Confesar es acusarse de los pecados y es más que una conversación o terapia

La confesión sacramental es sin lugar a dudas una celebración sumamente delicada por su contenido. Es litúrgica y por lo tanto una celebración sacramental delante de Dios, el sacerdote actuando in persona Christi, con saludos y fórmulas rituales.
Por otra parte, es muy personal pues es el penitente quien debe hablar, manifestar su conciencia, realizar la acusación de los pecados de forma clara y directa, sin rodeos ni excusas, sin divagaciones innecesarias ni justificaciones.

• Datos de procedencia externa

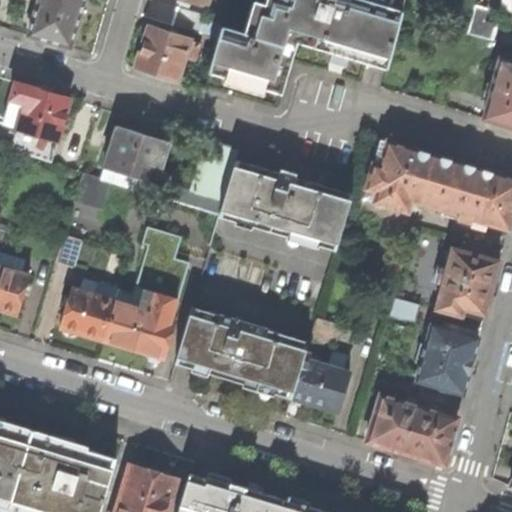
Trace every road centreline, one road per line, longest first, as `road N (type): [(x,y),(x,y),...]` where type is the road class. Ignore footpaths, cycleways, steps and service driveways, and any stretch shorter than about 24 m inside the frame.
road 1 (residential): [(0,363),(460,504)]
road 2 (residential): [(105,80),(284,132),(358,105),(511,148)]
road 3 (residential): [(460,504),(511,312)]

Es necesario ser claro y concreto, acusándose de todos los pecados mortales cometidos desde la última confesión, en número, género y especie.
Recordemos lo que dice el Catecismo:
“La confesión de los pecados hecha al sacerdote constituye una parte esencial del sacramento de la Penitencia: “En la confesión, los penitentes deben enumerar todos los pecados mortales de que tienen conciencia tras haberse examinado seriamente, incluso si estos pecados son muy secretos y si han sido cometidos solamente contra los dos últimos mandamientos del Decálogo (cf Ex 20,17; Mt 5,28), pues, a veces, estos pecados hieren más gravemente el alma y son más peligrosos que los que han sido cometidos a la vista de todos"” (CAT 1456).

Mirar la liturgia es descubrir en ella la acción misma de Dios. Se necesita una iniciación a la liturgia y una mirada de fe. Entonces se descubre cómo la Palabra es eficaz, más que una sesión didáctica, y que el tejido de los ritos sacramentales, con sus gestos litúrgicos y fórmulas, son intervenciones de Dios.